EXERCISE PROMPT ▸ Go through the records below from the first line and print each one exactly, stopping after the line that contains "turbare la serenità di uno o più membri della". Do not print pictures or anything past that line.

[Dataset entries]

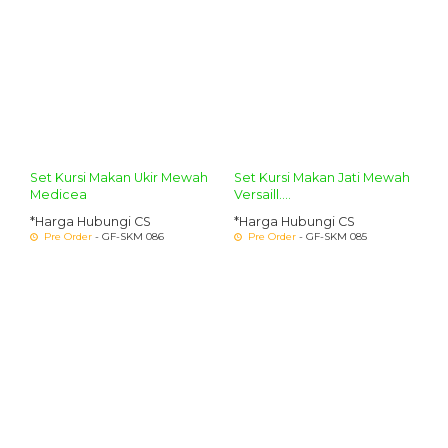
Set Kursi Makan Ukir Mewah
Set Kursi Makan Jati Mewah
Medicea
Versaill....
*Harga Hubungi CS
*Harga Hubungi CS
Pre Order
- GF-SKM 086
Pre Order
- GF-SKM 085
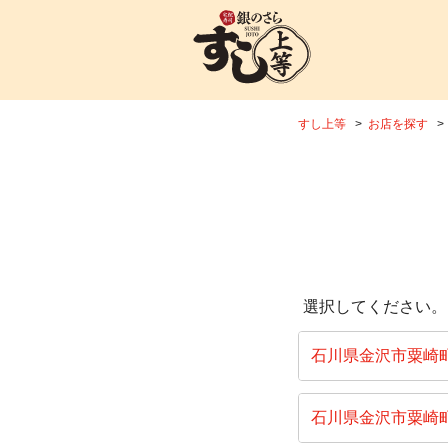
すし上等
お店を探す
選択してください。
石川県金沢市粟崎
石川県金沢市粟崎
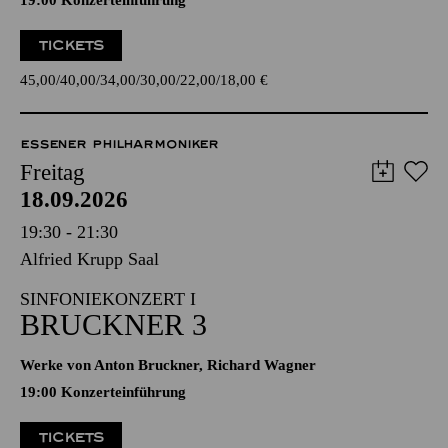
19:00 Konzerteinführung
TICKETS
45,00
40,00
34,00
30,00
22,00
18,00
€
ESSENER PHILHARMONIKER
Freitag
18.09.2026
19:30 - 21:30
Alfried Krupp Saal
SINFONIEKONZERT I
BRUCKNER 3
Werke von Anton Bruckner, Richard Wagner
19:00 Konzerteinführung
TICKETS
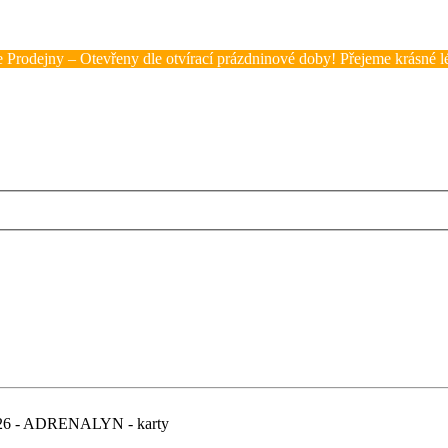
 Prodejny – Otevřeny dle otvírací prázdninové doby! Přejeme krásné lé
6 - ADRENALYN - karty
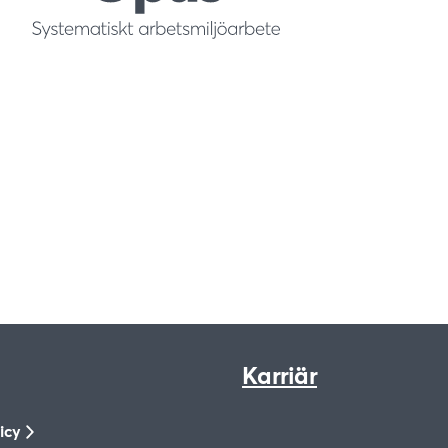
Karriär
icy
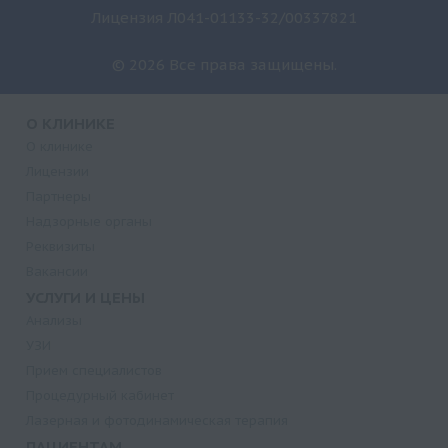
Лицензия Л041-01133-32/00337821
© 2026 Все права защищены.
О КЛИНИКЕ
О клинике
Лицензии
Партнеры
Надзорные органы
Реквизиты
Вакансии
УСЛУГИ И ЦЕНЫ
Анализы
УЗИ
Прием специалистов
Процедурный кабинет
Лазерная и фотодинамическая терапия
ПАЦИЕНТАМ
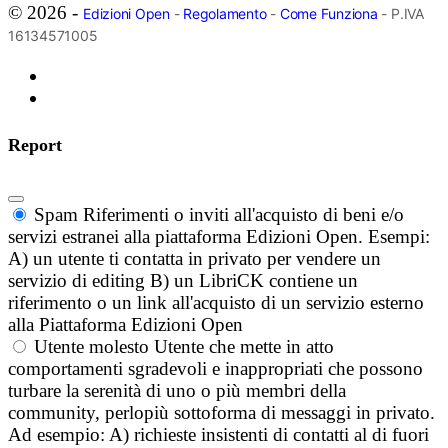
© 2026 -
Edizioni Open
-
Regolamento
-
Come Funziona
- P.IVA
16134571005
Report
Spam
Riferimenti o inviti all'acquisto di beni e/o
servizi estranei alla piattaforma Edizioni Open. Esempi:
A) un utente ti contatta in privato per vendere un
servizio di editing B) un LibriCK contiene un
riferimento o un link all'acquisto di un servizio esterno
alla Piattaforma Edizioni Open
Utente molesto
Utente che mette in atto
comportamenti sgradevoli e inappropriati che possono
turbare la serenità di uno o più membri della
community, perlopiù sottoforma di messaggi in privato.
Ad esempio: A) richieste insistenti di contatti al di fuori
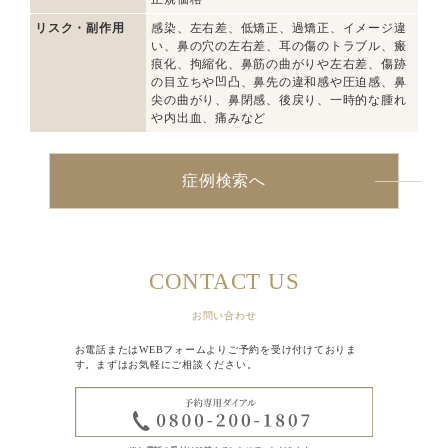
リスク・副作用
感染、左右差、低矯正、過矯正、イメージ違
い、鼻の穴の左右差、耳の傷のトラブル、瘢
痕化、拘縮化、鼻筋の曲がりや左右差、傷跡
の目立ちや凹凸、鼻先の違和感や圧迫感、鼻
尖の曲がり、鼻閉感、後戻り、一時的な腫れ
や内出血、痛みなど
症例検索へ
CONTACT US
お問い合わせ
お電話またはWEBフォームよりご予約を受け付けておりま
す。まずはお気軽にご相談ください。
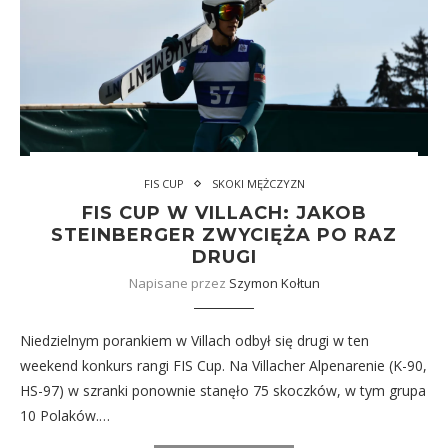
FIS CUP
SKOKI MĘŻCZYZN
FIS CUP W VILLACH: JAKOB
STEINBERGER ZWYCIĘŻA PO RAZ
DRUGI
Napisane przez
Szymon Kołtun
Niedzielnym porankiem w Villach odbył się drugi w ten
weekend konkurs rangi FIS Cup. Na Villacher Alpenarenie (K-90,
HS-97) w szranki ponownie stanęło 75 skoczków, w tym grupa
10 Polaków.…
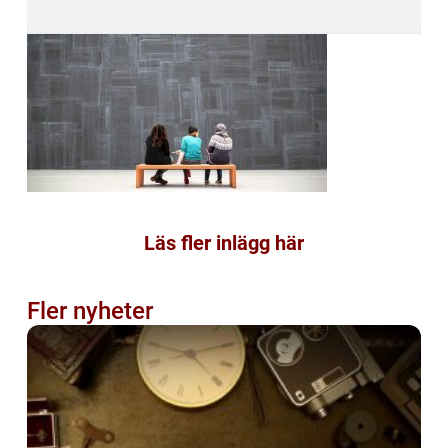
Läs fler inlägg här
Fler nyheter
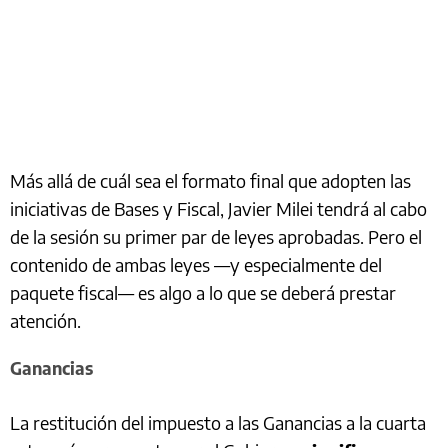
Más allá de cuál sea el formato final que adopten las
iniciativas de Bases y Fiscal, Javier Milei tendrá al cabo
de la sesión su primer par de leyes aprobadas. Pero el
contenido de ambas leyes —y especialmente del
paquete fiscal— es algo a lo que se deberá prestar
atención.
Ganancias
La restitución del impuesto a las Ganancias a la cuarta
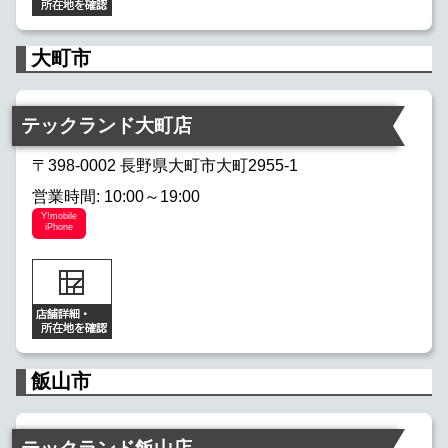
大町市
テックランド大町店
〒398-0002 長野県大町市大町2955-1
営業時間: 10:00～19:00
Y!mobile
iPhone
飯山市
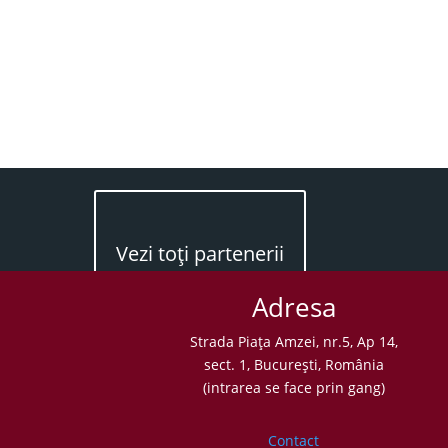
Vezi toţi partenerii
Adresa
Strada Piaţa Amzei, nr.5, Ap 14,
sect. 1, Bucureşti, România
(intrarea se face prin gang)
Contact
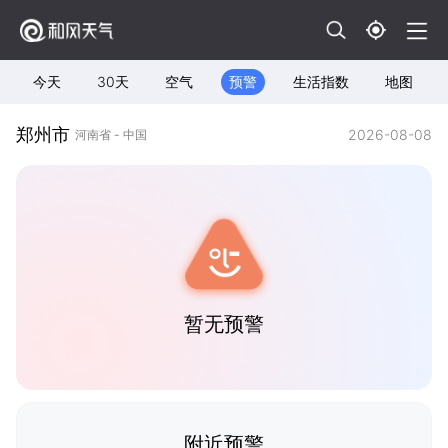
今天
30天
空气
预警
生活指数
地图
郑州市
2026-08-08
河南省 - 中国
暂无预警
附近预警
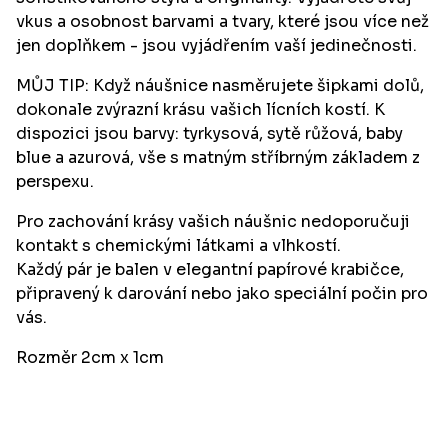
vkus a osobnost barvami a tvary, které jsou více než
jen doplňkem - jsou vyjádřením vaší jedinečnosti.
MŮJ TIP: Když náušnice nasměrujete šipkami dolů,
dokonale zvýrazní krásu vašich lícních kostí. K
dispozici jsou barvy: tyrkysová, sytě růžová, baby
blue a azurová, vše s matným stříbrným základem z
perspexu.
Pro zachování krásy vašich náušnic nedoporučuji
kontakt s chemickými látkami a vlhkostí.
Každý pár je balen v elegantní papírové krabičce,
připravený k darování nebo jako speciální počin pro
vás.
Rozměr 2cm x 1cm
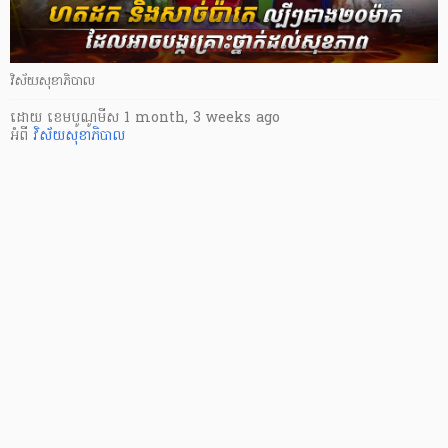
វិស័យសុខាភិបាល
ដោយ
​ ខេមបូណូមីស
1 month, 3 weeks ago
អំពី
វិស័យសុខាភិបាល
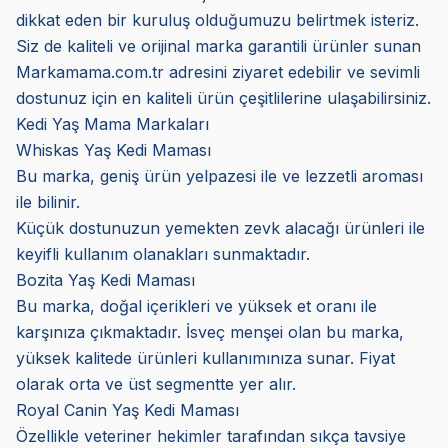
dikkat eden bir kuruluş olduğumuzu belirtmek isteriz.
Siz de kaliteli ve orijinal marka garantili ürünler sunan
Markamama.com.tr adresini ziyaret edebilir ve sevimli
dostunuz için en kaliteli ürün çeşitlilerine ulaşabilirsiniz.
Kedi Yaş Mama Markaları
Whiskas Yaş Kedi Maması
Bu marka, geniş ürün yelpazesi ile ve lezzetli aroması
ile bilinir.
Küçük dostunuzun yemekten zevk alacağı ürünleri ile
keyifli kullanım olanakları sunmaktadır.
Bozita Yaş Kedi Maması
Bu marka, doğal içerikleri ve yüksek et oranı ile
karşınıza çıkmaktadır. İsveç menşei olan bu marka,
yüksek kalitede ürünleri kullanımınıza sunar. Fiyat
olarak orta ve üst segmentte yer alır.
Royal Canin Yaş Kedi Maması
Özellikle veteriner hekimler tarafından sıkça tavsiye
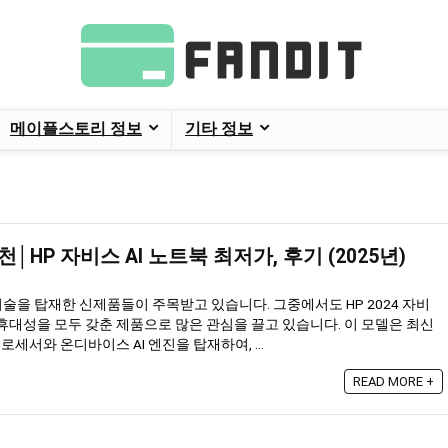
메이플스토리 정보
기타 정보
│HP 자비스 AI 노트북 최저가, 후기 (2025년)
기술을 탑재한 신제품들이 주목받고 있습니다. 그중에서도 HP 2024 자비
, 휴대성을 모두 갖춘 제품으로 많은 관심을 끌고 있습니다. 이 모델은 최신
로세서와 온디바이스 AI 엔진을 탑재하여, ...
READ MORE +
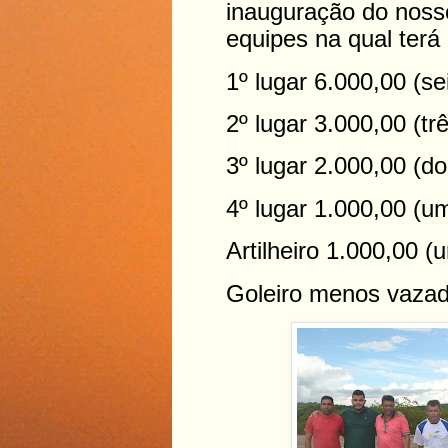
inauguração do nos
equipes na qual terá
1º lugar 6.000,00 (sei
2º lugar 3.000,00 (trê
3º lugar 2.000,00 (doi
4º lugar 1.000,00 (um
Artilheiro 1.000,00 (u
Goleiro menos vazado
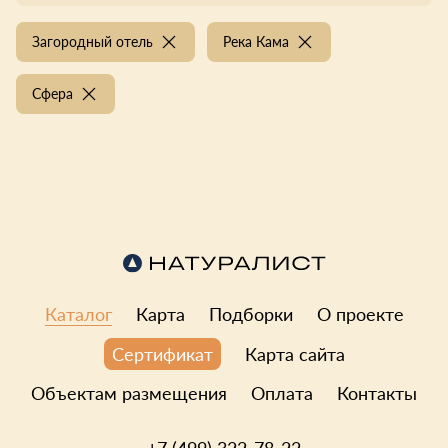
Загородный отель
Река Кама
Сфера
Каталог
Карта
Подборки
О проекте
Карта сайта
Сертификат
Объектам размещения
Оплата
Контакты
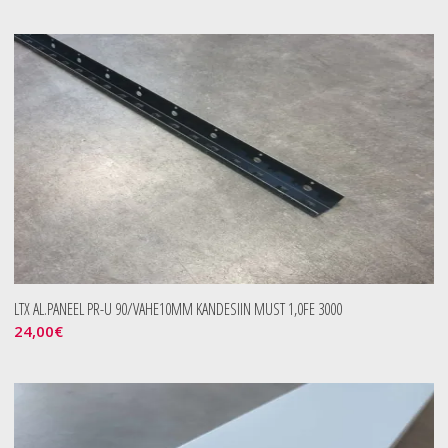
LTX AL.PANEEL PR-U 90/VAHE10MM KANDESIIN MUST 1,0FE 3000
24,00
€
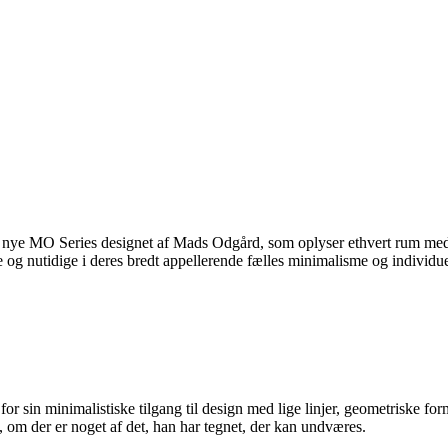
ye MO Series designet af Mads Odgård, som oplyser ethvert rum med en
løse og nutidige i deres bredt appellerende fælles minimalisme og individ
r sin minimalistiske tilgang til design med lige linjer, geometriske for
v, om der er noget af det, han har tegnet, der kan undværes.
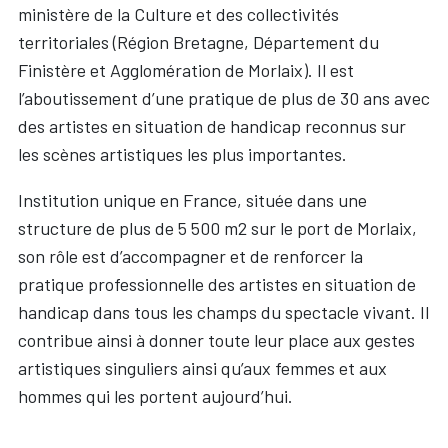
ministère de la Culture et des collectivités
territoriales (Région Bretagne, Département du
Finistère et Agglomération de Morlaix). Il est
l’aboutissement d’une pratique de plus de 30 ans avec
des artistes en situation de handicap reconnus sur
les scènes artistiques les plus importantes.
Institution unique en France, située dans une
structure de plus de 5 500 m2 sur le port de Morlaix,
son rôle est d’accompagner et de renforcer la
pratique professionnelle des artistes en situation de
handicap dans tous les champs du spectacle vivant. Il
contribue ainsi à donner toute leur place aux gestes
artistiques singuliers ainsi qu’aux femmes et aux
hommes qui les portent aujourd’hui.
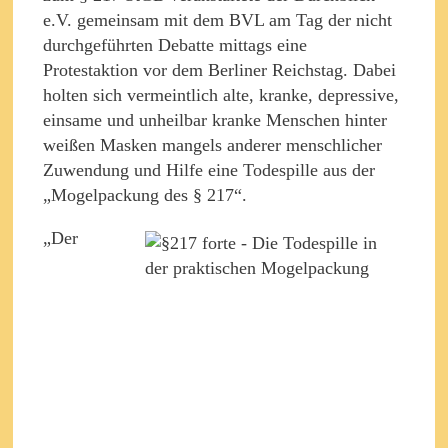
e.V. gemeinsam mit dem BVL am Tag der nicht
durchgeführten Debatte mittags eine
Protestaktion vor dem Berliner Reichstag. Dabei
holten sich vermeintlich alte, kranke, depressive,
einsame und unheilbar kranke Menschen hinter
weißen Masken mangels anderer menschlicher
Zuwendung und Hilfe eine Todespille aus der
„Mogelpackung des § 217“.
„Der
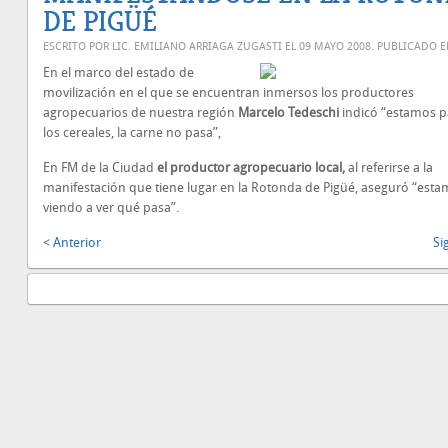
DE PIGÜÉ
ESCRITO POR LIC. EMILIANO ARRIAGA ZUGASTI EL
09 MAYO 2008
. PUBLICADO 
En el marco del estado de
movilización en el que se encuentran inmersos los productores
agropecuarios de nuestra región
Marcelo Tedeschi
indicó “estamos 
los cereales, la carne no pasa”,
En FM de la Ciudad
el productor agropecuario local,
al referirse a la
manifestación que tiene lugar en la Rotonda de Pigüé, aseguró “est
viendo a ver qué pasa”.
< Anterior
Si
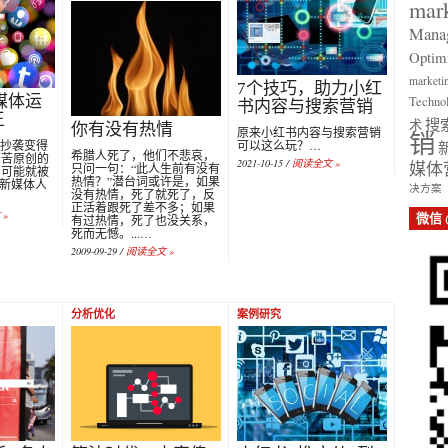
mar
Mana
Optimi
marketi
7个技巧，助力小红
媒体运
Techno
书内容与搜索营销
王
搜
术
你有没有热情
原来小红书内容与搜索营销
销
和抄袭变得
可以这么玩？…
希腊人死了，他们不悲哀，
苦苦原创的
2021-10-15 /
阅读全文 »
媒体
只问一句：“此人生前有没有
间可能就被
热情？”潜台词或许是，如果
。新媒体人
决方案
没有热情，死了就死了，反
…
正活着跟死了差不多；如果
»
微信
有过热情，死了也没关系，
死而无憾。...…
2009-09-29 /
阅读全文 »
分析优化
案例研究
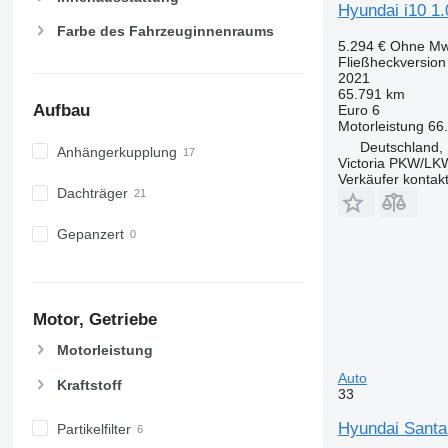
Hyundai i10 1.
Farbe des Fahrzeuginnenraums
5.294 €
Ohne Mw
Fließheckversion
2021
65.791 km
Aufbau
Euro 6
Motorleistung
66
Deutschland, 
Anhängerkupplung
Victoria PKW/L
Verkäufer kontak
Dachträger
Gepanzert
Motor, Getriebe
Motorleistung
Auto
Kraftstoff
33
Hyundai Santa
Partikelfilter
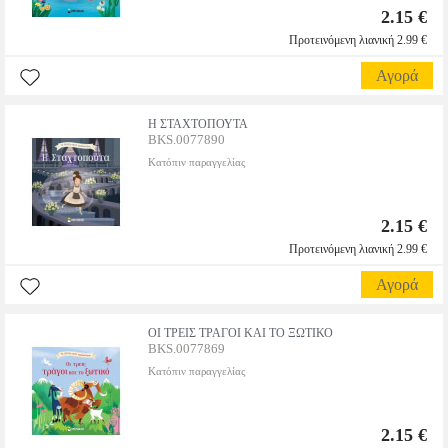
2.15 €
Προτεινόμενη λιανική 2.99 €
Αγορά
Η ΣΤΑΧΤΟΠΟΥΤΑ
BKS.0077890
Κατόπιν παραγγελίας
2.15 €
Προτεινόμενη λιανική 2.99 €
Αγορά
ΟΙ ΤΡΕΙΣ ΤΡΑΓΟΙ ΚΑΙ ΤΟ ΞΩΤΙΚΟ
BKS.0077869
Κατόπιν παραγγελίας
2.15 €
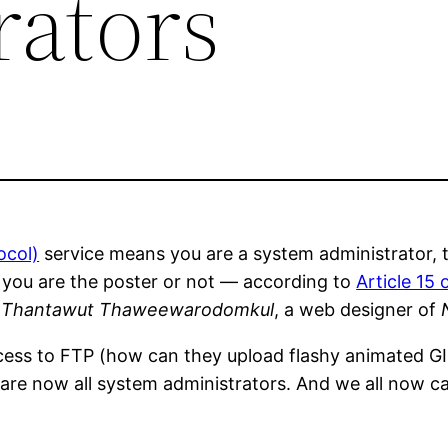
rators
ocol)
service means you are a system administrator, th
 you are the poster or not — according to
Article 15
f
Thantawut Thaweewarodomkul
, a web designer of
ess to FTP (how can they upload flashy animated GI
e now all system administrators. And we all now can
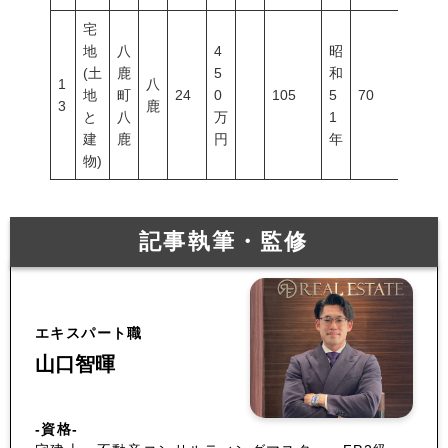
宅
地
八
4
昭
(土
鹿
5
和
1
八
地
町
24
0
105
5
70
200
3
鹿
と
八
万
1
建
鹿
円
年
物)
記事執筆・監修
エキスパート職
山口智暉
-資格-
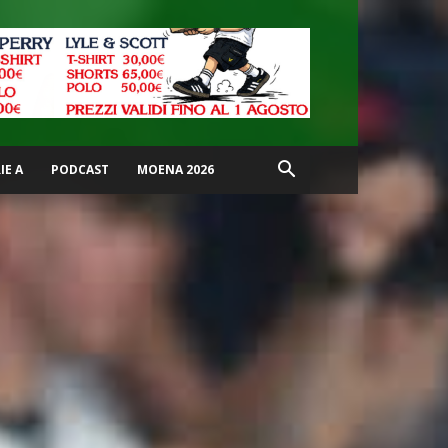
IE A
PODCAST
MOENA 2026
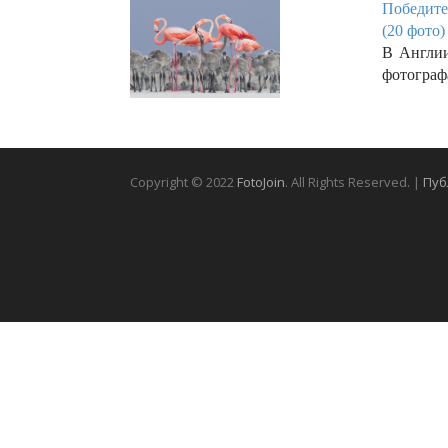
Победител
(20 фото)
В Англии
фотограф
Copyright © 2022
FotoJoin
. All Rights Reserved. |
Пуб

REPLY TO THE EXERCISE ▸
Set Kursi Makan Ukir Mewah
Set Kursi Makan Jati Mewah
Medicea
Versaill....
*Harga Hubungi CS
*Harga Hubungi CS
Pre Order
- GF-SKM 086
Pre Order
- GF-SKM 085
すし上等
お店を探す
選択してください。
石川県金沢市粟崎
石川県金沢市粟崎
19:00 Konzerteinführung
TICKETS
45,00
40,00
34,00
30,00
22,00
18,00
€
ESSENER PHILHARMONIKER
Freitag
18.09.2026
19:30 - 21:30
Alfried Krupp Saal
SINFONIEKONZERT I
BRUCKNER 3
Werke von Anton Bruckner, Richard Wagner
19:00 Konzerteinführung
TICKETS
 Prodejny – Otevřeny dle otvírací prázdninové doby! Přejeme krásné lé
6 - ADRENALYN - karty
Karriär
icy
Лицензия Л041-01133-32/00337821
© 2026 Все права защищены.
О КЛИНИКЕ
О клинике
Лицензии
Партнеры
Надзорные органы
Реквизиты
Вакансии
УСЛУГИ И ЦЕНЫ
Анализы
УЗИ
Прием специалистов
Процедурный кабинет
Лазерная и фотодинамическая терапия
ПАЦИЕНТАМ
© 2026 -
Edizioni Open
-
Regolamento
-
Come Funziona
- P.IVA
16134571005
Report
Spam
Riferimenti o inviti all'acquisto di beni e/o
servizi estranei alla piattaforma Edizioni Open. Esempi:
A) un utente ti contatta in privato per vendere un
servizio di editing B) un LibriCK contiene un
riferimento o un link all'acquisto di un servizio esterno
alla Piattaforma Edizioni Open
Utente molesto
Utente che mette in atto
comportamenti sgradevoli e inappropriati che possono
turbare la serenità di uno o più membri della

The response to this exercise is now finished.